Civil Rights as Human Rights

Abstract

During the early 1960s, government officials in the U.S. Department of State grappled with the following quandary: How could the United States shape and lead a racially diverse world while still denying rights to Black Americans domestically? One way the State Department set out to resolve this disconnect was through diplomacy and negotiations at the United Nations Sub-Commission on the Prevention of Discrimination and Protection of Minorities, which crafted the International Convention on the Elimination of all Forms of Racial Discrimination. Although extensive documentation exists on the exchanges between the Sub-Commission, the State Department, and the U.S. civil rights community, existing literature fails to examine these rich exchanges in sufficient detail. This Article explores how the United States shaped international human rights regimes through the Sub- Commission, and, in turn, how international affairs shaped the U.S. civil rights movement.
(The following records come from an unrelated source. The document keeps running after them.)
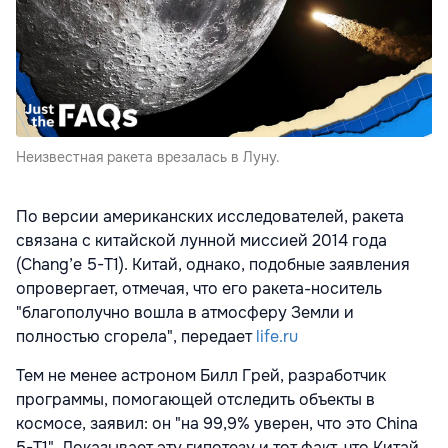
Неизвестная ракета врезалась в Луну.
По версии американских исследователей, ракета
связана с китайской лунной миссией 2014 года
(Chang’e 5-T1). Китай, однако, подобные заявления
опровергает, отмечая, что его ракета-носитель
"благополучно вошла в атмосферу Земли и
полностью сгорела", передает
life.ru
Тем не менее астроном Билл Грей, разработчик
программы, помогающей отследить объекты в
космосе, заявил: он "на 99,9% уверен, что это China
5-T1". Доказывает эту гипотезу и тот факт, что Китай,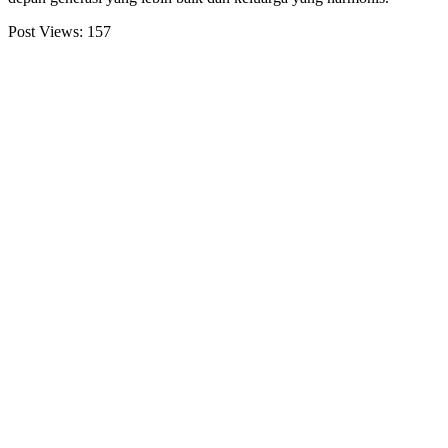
Post Views:
157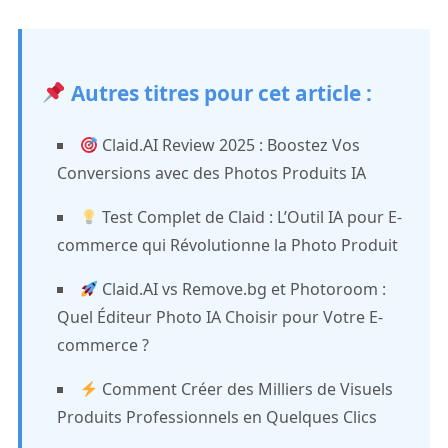
Autres titres pour cet article :
Claid.AI Review 2025 : Boostez Vos
Conversions avec des Photos Produits IA
Test Complet de Claid : L’Outil IA pour E-
commerce qui Révolutionne la Photo Produit
Claid.AI vs Remove.bg et Photoroom :
Quel Éditeur Photo IA Choisir pour Votre E-
commerce ?
Comment Créer des Milliers de Visuels
Produits Professionnels en Quelques Clics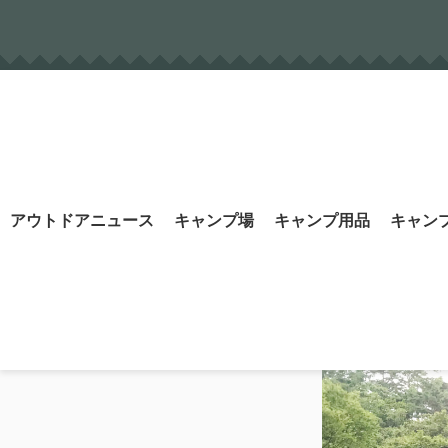
Skip
to
content
Search
アウトドアニュース
キャンプ場
キャンプ用品
キャン
for: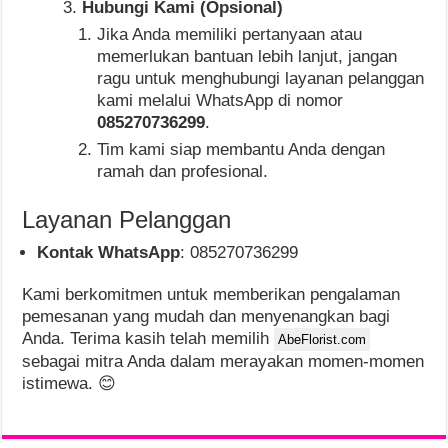
Hubungi Kami (Opsional)
Jika Anda memiliki pertanyaan atau
memerlukan bantuan lebih lanjut, jangan
ragu untuk menghubungi layanan pelanggan
kami melalui WhatsApp di nomor
085270736299
.
Tim kami siap membantu Anda dengan
ramah dan profesional.
Layanan Pelanggan
Kontak WhatsApp
: 085270736299
Kami berkomitmen untuk memberikan pengalaman
pemesanan yang mudah dan menyenangkan bagi
Anda. Terima kasih telah memilih
AbeFlorist.com
sebagai mitra Anda dalam merayakan momen-momen
istimewa. 😊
One underexplored aspect of the interplay between the U.S. civil rights movement and the international human rights regime is how the State Department interfaced with the Sub-Commission. By exploring the exchanges between the two high-profile civil rights lawyers the State Department sent to negotiate with the Sub-Commission and other actors at the United Nations, this Article highlights the tension between these lawyers’ values and the U.S. diplomatic agenda. This tension in turn magnifies how the U.S. civil rights movement and the international human rights regime shaped one another.

The history of how the U.S. delegation sought to imbue the International Convention on the Elimination of all Forms of Racial Discrimination with U.S. values remains central to this Article’s discussion. And, at the heart of this contribution was the importation of the state action doctrine. Thus, the doctrine that had vexed civil rights activists’ domestic litigation for decades became enshrined in the international human rights regime. This Article explores the role that the state action doctrine played in the reciprocal relationship between the U.S. civil rights movement and the international human rights regime.